Criado no Brasil, capacete de ventilação impede intubação de pacientes

Morador de São Jorge do Oeste, no Paraná, Miguel Dresch, de 65 anos, ficou internado durante 28 dias com a Covid-19. Ele conta que nos primeiros dias sentiu cansaço e falta de ar, com agravamento da doença após o 12º dia. A primeira tomografia mostrou que 25% do pulmão estava comprometido, mas 10 dias depois que ele foi internado, novos exames mostraram que 50% do órgão estava danificado. Miguel fez o uso do capacete de ventilação, também chamado de Bolha de Respiração Individual Controlada (Bric), e fala sobre a sua experiência. “A prova foi que a Bric me ajudou porque foi a única foi que eu fiz. A Bric me livrou do tubo”, afirma. Como a importação é muito cara, a bolha de Respiração Individual Controlada foi desenvolvida por três empresas brasileiras e teve a aprovação da Agência Nacional de Vigilância Sanitária (Anvisa) no ano passado.

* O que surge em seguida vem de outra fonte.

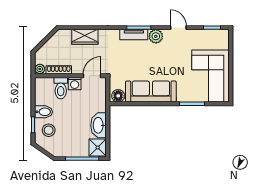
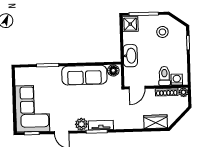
wardrobe: (85, 37) -> (156, 122), moved
corner sofa: (211, 76) -> (32, 109), moved
washing machine: (75, 84) -> (177, 80), moved
bidet: (44, 112) -> (179, 54), removed
washbasin: (99, 125) -> (130, 56), moved
stool: (49, 130) -> (162, 32), moved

Um dos idealizadores do aparelho, o diretor-geral da Life Tech Engenharia Hospitalar Guilherme Thiago de Souza, conta que a empresa doou unidades da Bric para estudos no Hospital das Clínicas da Universidade de São Paulo (USP) e para o Hospital das Clínicas da Universidade Federal de Minas Gerais (UFMG). “Percebendo a eficiência e que teríamos uma capacidade produtiva de ajudar muitas pessoas, a partir daí começou o desenvolvimento do projeto, foi vertiginoso, foram cerca de com 40 dias até o primeiro protótipo e 60 dias até termos a fábrica pronta com quantidade considerável.”

O pneumologista e diretor da UTI Respiratória do InCor, Carlos Carvalho, relata que o aparelho evita que os pacientes sejam intubados. “O paciente, colocando esse capacete, ele veda na região do pescoço e é como se fosse uma bolha de ar e ele fica respirando dentro dessa bolha. Por meio do ventilador mecânico eu pressurizo o ar lá dentro e acabo pressurizando os pulmões e com isso melhoro as trocas gasosas. É uma técnica de fazer um tipo de ventilação mecânica, mas sem precisar do tubo, com o paciente acordado e consciente”, disse. O capacete está presente em mais de 15 estados e em 100 hospitais no Brasil. Até o momento, já foram mais de 2.500 capacetes vendidos.